En Égypte, le monastère orthodoxe de Sainte-Catherine, le plus ancien des couvents chrétiens habités en continu, cristallise les inquiétudes d'Athènes et des religieux orthodoxes après une décision de la justice égyptienne affirmant que ses terres relèvent du domaine public.
Une délégation gouvernementale grecque est attendue mercredi au Caire pour discuter de ce site lové au pied du mont Sinaï et classé au patrimoine mondial de l'Unesco.
Un site ancien
Le monastère a été fondé par l'empereur byzantin Justinien au VIe siècle, sur le site du buisson ardent au pied du mont où, selon l'Ancien Testament, Moïse reçut les Tables de la Loi.
Il est dirigé par l'archevêque du Mont Sinaï et de Raithu, sous la juridiction ecclésiastique du patriarcat grec orthodoxe de Jérusalem.
Ce site d'architecture byzantine doit son nom à Sainte-Catherine d'Alexandrie et conserve ses reliques. Il abrite aussi des icônes et des manuscrits chrétiens anciens.

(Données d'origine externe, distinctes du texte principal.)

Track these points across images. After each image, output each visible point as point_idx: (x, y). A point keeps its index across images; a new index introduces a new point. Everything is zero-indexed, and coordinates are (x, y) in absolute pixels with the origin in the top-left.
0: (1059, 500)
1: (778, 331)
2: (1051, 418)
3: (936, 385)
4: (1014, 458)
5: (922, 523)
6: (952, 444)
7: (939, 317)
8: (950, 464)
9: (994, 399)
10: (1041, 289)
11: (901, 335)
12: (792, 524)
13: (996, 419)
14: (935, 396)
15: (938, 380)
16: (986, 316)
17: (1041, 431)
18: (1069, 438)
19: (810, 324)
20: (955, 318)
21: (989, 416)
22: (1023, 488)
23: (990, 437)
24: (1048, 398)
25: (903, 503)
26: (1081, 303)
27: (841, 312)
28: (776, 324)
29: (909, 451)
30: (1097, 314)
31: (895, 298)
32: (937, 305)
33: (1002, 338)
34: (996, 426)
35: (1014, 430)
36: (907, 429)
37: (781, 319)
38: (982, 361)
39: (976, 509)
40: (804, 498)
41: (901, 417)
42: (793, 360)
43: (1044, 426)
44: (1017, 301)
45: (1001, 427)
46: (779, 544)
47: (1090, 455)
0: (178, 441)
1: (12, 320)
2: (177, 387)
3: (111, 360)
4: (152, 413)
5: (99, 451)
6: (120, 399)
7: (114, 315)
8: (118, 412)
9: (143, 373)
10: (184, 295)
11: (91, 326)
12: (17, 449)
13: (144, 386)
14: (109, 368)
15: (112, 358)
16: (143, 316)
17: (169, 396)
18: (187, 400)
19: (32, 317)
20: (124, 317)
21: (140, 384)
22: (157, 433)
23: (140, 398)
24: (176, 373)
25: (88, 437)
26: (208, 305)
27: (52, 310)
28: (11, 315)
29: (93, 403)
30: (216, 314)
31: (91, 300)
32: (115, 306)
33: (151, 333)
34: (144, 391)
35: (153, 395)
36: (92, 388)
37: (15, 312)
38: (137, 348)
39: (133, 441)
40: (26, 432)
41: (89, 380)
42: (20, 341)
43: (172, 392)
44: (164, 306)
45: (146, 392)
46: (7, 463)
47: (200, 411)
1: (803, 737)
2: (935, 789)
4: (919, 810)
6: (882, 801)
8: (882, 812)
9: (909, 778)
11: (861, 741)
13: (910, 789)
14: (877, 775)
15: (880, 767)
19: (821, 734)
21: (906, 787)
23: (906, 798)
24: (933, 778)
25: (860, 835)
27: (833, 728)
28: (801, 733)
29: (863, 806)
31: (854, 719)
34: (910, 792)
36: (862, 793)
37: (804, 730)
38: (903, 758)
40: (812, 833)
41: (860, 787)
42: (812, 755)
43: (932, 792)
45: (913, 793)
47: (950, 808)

Selon l'Unesco, "toute la zone est sacrée pour les trois religions monothéistes : l’islam, le christianisme et le judaïsme". L'organisation internationale décrit le monastère comme "propriété de l'Église grecque orthodoxe".
Litige de propriété
La semaine dernière, une cour d'appel égyptienne a statué que le monastère avait "le droit d'utiliser" le terrain mais que celui-ci "appartient à l'État en tant que propriété publique".
Le jugement, qui n'a pas encore été publié dans son intégralité, a soulevé les critiques des patriarcats orthodoxes d'Athènes, Jérusalem et d'Istanbul.
Selon l'archevêque Ieronymos, le chef de l'Église orthodoxe grecque à Athènes, les biens du monastère pourraient ainsi "être saisis et confisqués".
Le pouvoir égyptien estime au contraire que le jugement "consolide" son statut sacré.
Le président égyptien, Abdel Fattah al-Sissi, a assuré que l'Égypte était "pleinement engagée à préserver le statut religieux unique et sacré du monastère", vendredi dernier dans un entretien téléphonique avec le Premier ministre grec Kyriakos Mitsotakis.
Ce dernier a pour sa part souligné l'importance de "préserver le pèlerinage et le caractère grec orthodoxe du monastère" en appelant à un accord entre les deux pays.
La délégation grecque attendue au Caire compte présenter un document de l'Unesco prouvant que l'Égypte a reconnu par écrit que les terres et le bâtiment étaient la propriété de l'Église orthodoxe grecque et de l'archidiocèse du Sinaï, selon l'agence de presse nationale grecque.
Méga-projet
Lancé en 2021, un méga projet immobilier baptisé "Grande Transfiguration" de Sainte-Catherine, a été mené à 90 %. Il prévoit 14 projets de construction sur des milliers de m2, dont un millier de chalets, cinq hôtels, un écolodge de 200 chambres et un quartier résidentiel. Objectif : accueillir jusqu'à un million de touristes par an.
Selon le rapport 2024 de l'ONG World Heritage Watch (WHW), ce projet a "détruit l'intégrité de ce paysage historique et biblique".
L'Unesco a demandé en 2023 que le développement soit "suspendu", et son impact évalué "en ligne avec les principes de protection des patrimoines mondiaux" en demandant à l'Égypte d'"élaborer un plan de conservation et un plan de gestion des visiteurs". Le Caire, qui espère voir son ancien ministre du Tourisme et des Antiquités Khaled el-Enany prendre la tête de l'Unesco en octobre prochain, affirme respecter ces principes.
Pèlerinage
Les montagnes et vallées qui entourent le monastère, attirent des foules de marcheurs - jusqu'à 2000 en une seule journée en décembre 2024 sur le mont Sinaï, selon les autorités locales.
La région est très prisée par les touristes locaux et étrangers fuyant les stations balnéaires surpeuplées de la mer Rouge, dans le sud du Sinaï.
Tribu bédouine
La région abrite la tribu bédouine des Jabaliya -- un nom issu du mot arabe Jabal (montagne).
Les descendants supposés de soldats romains venus garder le site entretiennent des liens historiques avec Saint-Catherine et travaillent aujourd'hui comme guides touristiques pour les randonneurs.
La tribu réclame depuis longtemps de meilleures infrastructures pour améliorer sa vie quotidienne - approvisionnement en eau, services d'urgence, réseau téléphonique... Actuellement, les ouvriers recrutés pour le méga projet dépassent en nombre la tribu bédouine, selon le rapport de WHW.